## Задания для выполнения
• a. Выпишите из отрывка без изменений текст от слов «Проще говоря, я» до слов «необидится :Smiley: )».
• b. Ответьте по отрывку на вопросы:
(i) Сколько стоит Windows Vista Home Basic 32-bit Rus Box, согласно цитате с ценами на ПО?
(ii) Сколько времени, по словам участника, ХР работает на разношёрстном парке машин?
(iii) Какую программу, согласно цитате, скачивают для создания списка файлов в каталоге?

== Выбранный отрывок ==

Ну видел.. Работа у мя такой.. А вот причём тут МС-пользователь, я не понимаю.. Повторюсь, большинство пользователей nix-систем, это люди, которые работают в IT. Обычному рядовому пользователю абсолютно нафиг не нужна никакая консоль ни в винде, ни в никсах. Простой пользователь не должен разбираться, что надо писать в rc.conf (к примеру). пользователь должен включить ПК и начать работать, играться, слушать музыку, смотреть фильмы и ещё много всякого. Разбираться почему какой-то демон не стартует в runlevel 5 ему нафиг не надо. Не должны быть все IT-спецами. Есть и другие профессии. К примеру, почему талантливый писатель должен будут работать в консоли, учить всю подноготную ОС? Я этого не понимаю...




> А сейчас M$ ещё дальше запрятала это всё за сплошными красявостями и с пеной у рта утверждают что всё очень гламурненько просто - кликай мышкой и будет тебе счастье, но вот надо бы ещё разок апгрейднуть машинку, а то чёт притормаживает...


В линухе сейчас тоже самое, прячут всю подноготную за такими же красивостями, ибо надо делать а-ля винда юзерфрендли.. 
А насчёт тормозов.... Не знаю... Смотря в чём работать.. У меня ХР замечательно работает на самом разношёрстном парке машин... года по 3 уже работает...




> Конечно, есть люди творящие чудеса на M$ и на *nix, а есть "простые пользователи", но когда для простейшей задачи - создания списка файлов в каталоге скачивают Тотал или другую программу под 2-3 МБ, то уровень культуры пользования ПК никакими красявостями не спрячешь.


Уровень культуры пользования ПК сейчас несколько иной чем раньше.

----------


## ScratchyClaws

> Ну я о ней самой и говорю 
> К примеру для дома: ПО MS Windows Vista Home Basic 32-bit Rus Box стоит 95 уе
> Дорого? не думаю, при учёте, что средний комп для дома плавает в районе 700-900 уе
> http://itop.com.ua/products/?brand=45&s=1&is_all=1 Цены на ПО..


мой домашний ПК обгоняет нетубк разве что по характеристикам видеокарты и по размерам монитора  :Cheesy: 
Виста не вариант вообще + немножко в ней поработала, очень НЕ понравилось.
У меня везде ХРюшка





> Что именно проще?


можно использовать привычный софт  :Smiley: 
И не надо мне рассказывать про всякие *эмуляторы виндоуз* я считаю это извращением.

Проще говоря, я подумала и выбрала виндоуз. Возможно поставлю линукс как вторую систему... Как только придумаю зачем он мне  :Cheesy:

----------


## SDA

Процитирую Палыча (я думаю он на меня необидится :Smiley: )

===
== Записи данных ==

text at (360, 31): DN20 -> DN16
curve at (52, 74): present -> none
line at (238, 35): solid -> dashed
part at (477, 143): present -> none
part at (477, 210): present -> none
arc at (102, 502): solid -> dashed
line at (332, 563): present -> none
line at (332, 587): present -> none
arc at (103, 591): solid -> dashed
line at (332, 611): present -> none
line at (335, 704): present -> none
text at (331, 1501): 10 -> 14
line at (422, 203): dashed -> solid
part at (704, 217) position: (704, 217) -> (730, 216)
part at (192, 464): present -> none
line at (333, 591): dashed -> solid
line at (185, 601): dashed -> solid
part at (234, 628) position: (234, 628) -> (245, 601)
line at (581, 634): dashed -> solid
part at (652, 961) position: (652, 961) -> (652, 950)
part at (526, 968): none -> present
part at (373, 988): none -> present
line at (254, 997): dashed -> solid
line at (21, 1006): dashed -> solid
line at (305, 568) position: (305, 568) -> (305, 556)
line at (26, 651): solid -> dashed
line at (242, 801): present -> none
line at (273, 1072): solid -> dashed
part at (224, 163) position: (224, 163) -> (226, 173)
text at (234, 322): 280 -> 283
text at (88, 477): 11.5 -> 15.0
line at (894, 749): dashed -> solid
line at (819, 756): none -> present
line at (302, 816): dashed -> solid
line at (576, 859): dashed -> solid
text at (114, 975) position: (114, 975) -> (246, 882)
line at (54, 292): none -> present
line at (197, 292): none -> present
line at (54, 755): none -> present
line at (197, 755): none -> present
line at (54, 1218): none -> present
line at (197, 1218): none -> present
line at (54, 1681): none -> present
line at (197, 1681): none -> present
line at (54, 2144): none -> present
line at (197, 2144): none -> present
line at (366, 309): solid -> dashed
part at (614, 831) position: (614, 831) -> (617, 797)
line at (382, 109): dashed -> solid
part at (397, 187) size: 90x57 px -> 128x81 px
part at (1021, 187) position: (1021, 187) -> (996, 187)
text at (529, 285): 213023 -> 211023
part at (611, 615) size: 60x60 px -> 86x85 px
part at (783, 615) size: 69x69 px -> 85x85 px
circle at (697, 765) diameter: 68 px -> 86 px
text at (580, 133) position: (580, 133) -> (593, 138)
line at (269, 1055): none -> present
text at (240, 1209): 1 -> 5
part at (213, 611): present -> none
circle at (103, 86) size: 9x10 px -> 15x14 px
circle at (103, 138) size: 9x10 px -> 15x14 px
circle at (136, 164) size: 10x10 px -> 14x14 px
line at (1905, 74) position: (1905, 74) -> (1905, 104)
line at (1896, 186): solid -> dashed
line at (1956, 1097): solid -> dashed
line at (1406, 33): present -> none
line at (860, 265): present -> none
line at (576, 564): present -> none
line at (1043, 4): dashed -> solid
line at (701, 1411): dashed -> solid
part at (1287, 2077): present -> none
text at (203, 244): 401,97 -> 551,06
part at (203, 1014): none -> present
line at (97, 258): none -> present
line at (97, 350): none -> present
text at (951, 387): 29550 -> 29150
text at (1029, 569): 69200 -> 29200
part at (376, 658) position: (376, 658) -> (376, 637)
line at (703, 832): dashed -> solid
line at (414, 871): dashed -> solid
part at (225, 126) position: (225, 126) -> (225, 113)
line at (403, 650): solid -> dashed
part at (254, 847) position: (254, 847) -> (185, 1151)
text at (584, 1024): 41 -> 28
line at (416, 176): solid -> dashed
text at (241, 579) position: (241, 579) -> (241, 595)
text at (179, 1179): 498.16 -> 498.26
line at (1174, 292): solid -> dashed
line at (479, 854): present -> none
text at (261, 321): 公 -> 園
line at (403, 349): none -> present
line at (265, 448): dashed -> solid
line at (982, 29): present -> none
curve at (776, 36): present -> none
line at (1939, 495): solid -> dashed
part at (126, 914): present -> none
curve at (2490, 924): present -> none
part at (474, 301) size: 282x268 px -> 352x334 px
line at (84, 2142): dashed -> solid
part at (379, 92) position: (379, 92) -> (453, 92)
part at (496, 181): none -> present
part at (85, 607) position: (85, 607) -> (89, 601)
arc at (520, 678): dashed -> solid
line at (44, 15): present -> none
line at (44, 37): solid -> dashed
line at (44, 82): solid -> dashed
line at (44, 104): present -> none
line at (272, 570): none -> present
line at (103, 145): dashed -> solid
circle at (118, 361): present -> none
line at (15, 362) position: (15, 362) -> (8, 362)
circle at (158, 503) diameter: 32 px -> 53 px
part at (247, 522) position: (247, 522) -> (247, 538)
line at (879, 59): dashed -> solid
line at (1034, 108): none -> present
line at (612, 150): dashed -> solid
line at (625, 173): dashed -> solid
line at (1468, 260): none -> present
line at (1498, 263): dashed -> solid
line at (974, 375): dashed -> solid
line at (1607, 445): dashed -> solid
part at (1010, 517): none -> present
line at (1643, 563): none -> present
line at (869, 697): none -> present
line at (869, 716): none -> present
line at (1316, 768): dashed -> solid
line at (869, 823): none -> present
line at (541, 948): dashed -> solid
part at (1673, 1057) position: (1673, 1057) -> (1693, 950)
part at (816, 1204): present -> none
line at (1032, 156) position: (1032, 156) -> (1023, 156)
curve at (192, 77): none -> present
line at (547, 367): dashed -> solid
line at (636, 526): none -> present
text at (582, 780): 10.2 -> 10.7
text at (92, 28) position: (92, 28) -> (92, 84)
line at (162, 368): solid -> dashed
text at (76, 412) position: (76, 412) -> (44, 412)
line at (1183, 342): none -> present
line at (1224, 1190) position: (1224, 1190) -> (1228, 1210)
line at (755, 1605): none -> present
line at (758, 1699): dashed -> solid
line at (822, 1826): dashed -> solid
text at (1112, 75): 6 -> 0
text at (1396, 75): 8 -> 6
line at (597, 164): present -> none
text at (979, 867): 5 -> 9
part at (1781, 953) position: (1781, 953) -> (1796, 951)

===

## Решённые задачи
• a.
Проще говоря, я подумала и выбрала виндоуз. Возможно поставлю линукс как вторую систему... Как только придумаю зачем он мне  :Cheesy:

----------


## SDA

Процитирую Палыча (я думаю он на меня необидится :Smiley: )

• b.
(i) 95 уе.
(ii) Года по 3.
(iii) Тотал или другую программу объёмом 2–3 МБ.